Des révélations accablantes
L’exploitation du rapport de la Cour des comptes a révélé des dysfonctionnements majeurs dans l’utilisation des fonds destinés à la lutte contre la Covid-19. Audits et investigations ont mis en évidence des incohérences, des dépenses non justifiées et des soupçons de malversations financières. Ces anomalies ont conduit le parquet à identifier plusieurs responsables politiques, dont cinq anciens ministres dont les dossiers ont été transmis à l’Assemblée nationale.
Vers une procédure devant la Haute Cour de justice
Lors d’un face-à-face avec la presse, le procureur général Mbacké Fall a confirmé que les dossiers des anciens membres du gouvernement avaient été soumis à l’Assemblée nationale. Cette étape est cruciale, car elle ouvre la voie à une éventuelle mise en accusation devant la Haute Cour de justice (HCJ), seule instance habilitée à juger les ministres pour des actes commis dans l’exercice de leurs fonctions.

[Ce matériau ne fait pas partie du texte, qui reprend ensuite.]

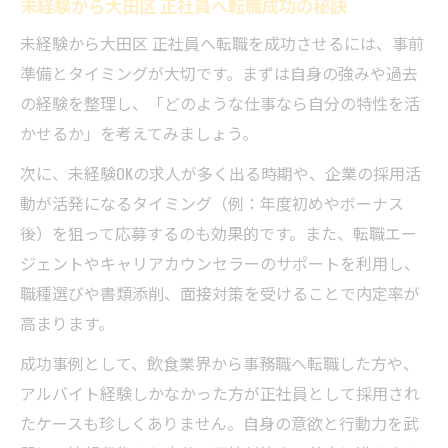
未経験から大田区 正社員へ転職成功の秘訣
未経験から大田区 正社員へ転職を成功させるには、事前
準備とタイミングが大切です。まずは自身の強みや過去
の経験を整理し、「どのような仕事なら自分の特性を活
かせるか」を考えてみましょう。
次に、未経験OKの求人が多く出る時期や、企業の採用活
動が活発になるタイミング（例：年度初めやボーナス
後）を狙って応募するのも効果的です。また、転職エー
ジェントやキャリアカウンセラーのサポートを利用し、
職種選びや書類添削、面接対策を受けることで内定率が
高まります。
成功事例として、飲食業界から事務職へ転職した方や、
アルバイト経験しかなかった方が正社員として採用され
たケースも珍しくありません。自身の意欲と行動力を武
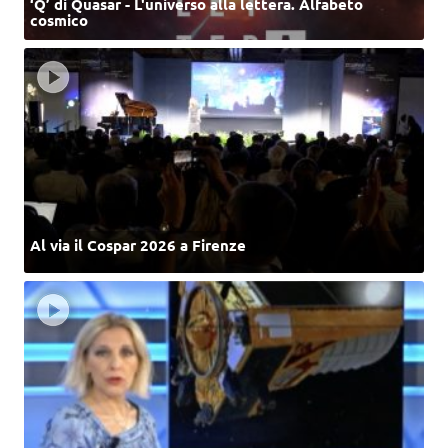
‘Q’ di Quasar - L'universo alla lettera. Alfabeto
cosmico
Al via il Cospar 2026 a Firenze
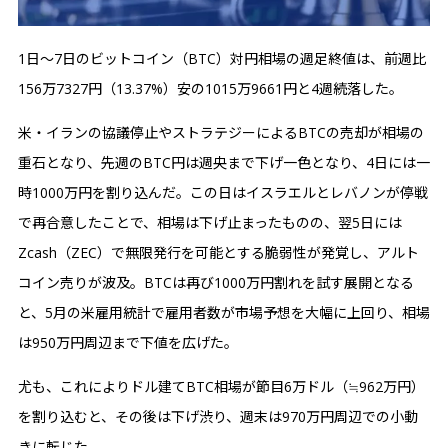
1日〜7日のビットコイン（BTC）対円相場の週足終値は、前週比
156万7327円（13.37%）安の1015万9661円と4週続落した。
米・イランの協議停止やストラテジーによるBTCの売却が相場の
重石となり、先週のBTC円は週央まで下げ一色となり、4日には一
時1000万円を割り込んだ。この日はイスラエルとレバノンが停戦
で再合意したことで、相場は下げ止まったものの、翌5日には
Zcash（ZEC）で無限発行を可能とする脆弱性が発覚し、アルト
コイン売りが波及。BTCは再び1000万円割れを試す展開となる
と、5月の米雇用統計で雇用者数が市場予想を大幅に上回り、相場
は950万円周辺まで下値を広げた。
尤も、これによりドル建てBTC相場が節目6万ドル（≒962万円）
を割り込むと、その後は下げ渋り、週末は970万円周辺での小動
きに転じた。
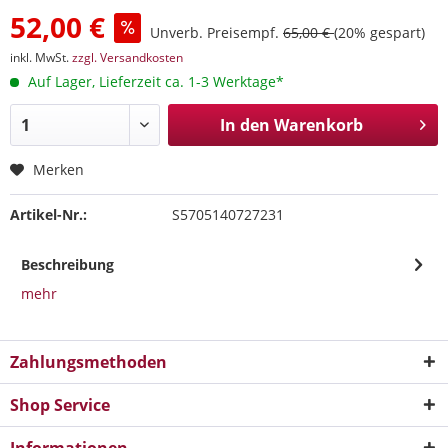
52,00 €
Unverb. Preisempf.
65,00 €
(20% gespart)
inkl. MwSt.
zzgl. Versandkosten
Auf Lager, Lieferzeit ca. 1-3 Werktage*
In den
Warenkorb
Merken
Artikel-Nr.:
S5705140727231
Beschreibung
mehr
Zahlungsmethoden
Shop Service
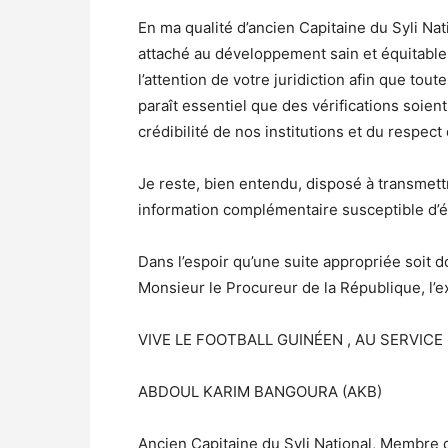
En ma qualité d’ancien Capitaine du Syli Na
attaché au développement sain et équitable 
l’attention de votre juridiction afin que tout
paraît essentiel que des vérifications soient
crédibilité de nos institutions et du respect
Je reste, bien entendu, disposé à transmett
information complémentaire susceptible d’éc
Dans l’espoir qu’une suite appropriée soit d
Monsieur le Procureur de la République, l’e
VIVE LE FOOTBALL GUINÉEN , AU SERVICE
ABDOUL KARIM BANGOURA (AKB)
Ancien Capitaine du Syli National, Membre d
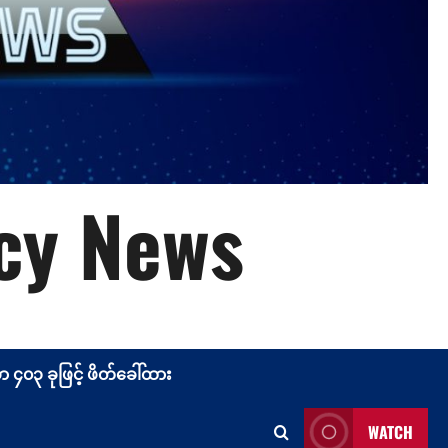
cy News
၄၀၃ ခုဖြင့် ဖိတ်ခေါ်ထား
WATCH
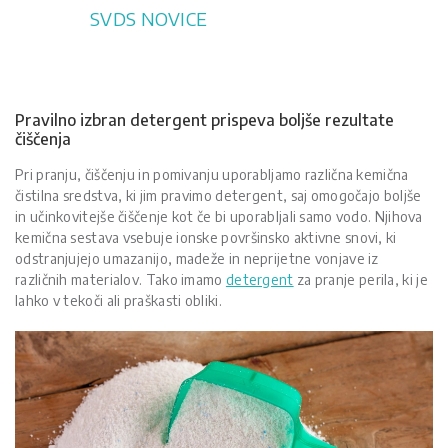
Skip
SVDS NOVICE
to
content
Pravilno izbran detergent prispeva boljše rezultate
čiščenja
Pri pranju, čiščenju in pomivanju uporabljamo različna kemična
čistilna sredstva, ki jim pravimo detergent, saj omogočajo boljše
in učinkovitejše čiščenje kot če bi uporabljali samo vodo. Njihova
kemična sestava vsebuje ionske površinsko aktivne snovi, ki
odstranjujejo umazanijo, madeže in neprijetne vonjave iz
različnih materialov. Tako imamo
detergent
za pranje perila, ki je
lahko v tekoči ali praškasti obliki.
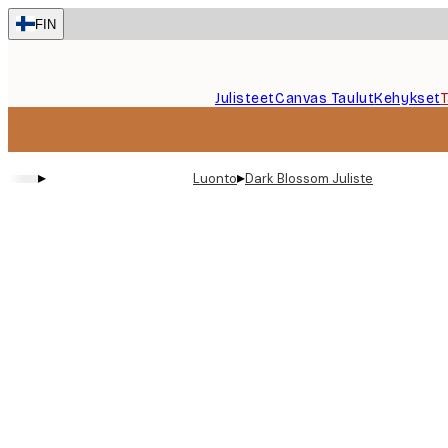
Skip
FIN
to
main
content.
Julisteet
Canvas Taulut
Kehykset
▸
▸
Luonto
Dark Blossom Juliste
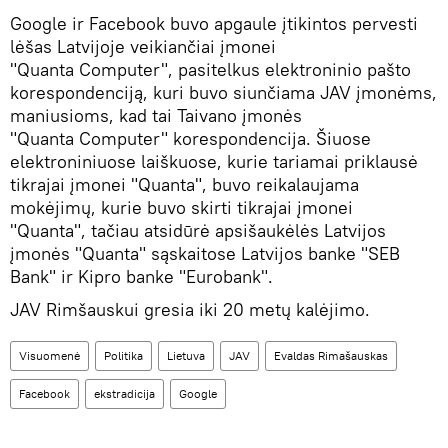
Google ir Facebook buvo apgaule įtikintos pervesti
lėšas Latvijoje veikiančiai įmonei
"Quanta Computer", pasitelkus elektroninio pašto
korespondenciją, kuri buvo siunčiama JAV įmonėms,
maniusioms, kad tai Taivano įmonės
"Quanta Computer" korespondencija. Šiuose
elektroniniuose laiškuose, kurie tariamai priklausė
tikrajai įmonei "Quanta", buvo reikalaujama
mokėjimų, kurie buvo skirti tikrajai įmonei
"Quanta", tačiau atsidūrė apsišaukėlės Latvijos
įmonės "Quanta" sąskaitose Latvijos banke "SEB
Bank" ir Kipro banke "Eurobank".
JAV Rimšauskui gresia iki 20 metų kalėjimo.
Visuomenė
Politika
Lietuva
JAV
Evaldas Rimašauskas
Facebook
ekstradicija
Google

Si la procédure aboutit, ce serait un rare cas de recours à la HCJ, une juridiction exceptionnelle prévue par la Constitution sénégalaise mais rarement activée. Cette perspective relance le débat sur l’obligation de reddition des comptes et la lutte contre l’impunité des hauts responsables.
Réactions et enjeux politiques
Cette affaire intervient dans un contexte politique tendu, où la transparence dans la gestion publique est vivement réclamée par la société civile et l’opposition. Les défenseurs de la bonne gouvernance saluent cette avancée mais appellent à une procédure rapide et impartiale.
Cependant, certains observateurs craignent que cette affaire ne soit instrumentalisée à des fins politiques, notamment dans un climat marqué par des rivalités partisanes. La crédibilité de la justice sénégalaise sera donc scrutée dans le traitement de ce dossier sensible.
Le Sénégal se trouve à un tournant décisif dans la lutte contre la corruption. Les révélations sur la gestion des fonds Covid-19 et les poursuites envisagées contre d’anciens ministres testent la capacité des institutions à sanctionner les abus de pouvoir. L’issue de cette affaire pourrait marquer un précédent dans l’histoire judiciaire et politique du pays, renforçant – ou au contraire affaiblissant – la confiance des citoyens envers l’État de droit.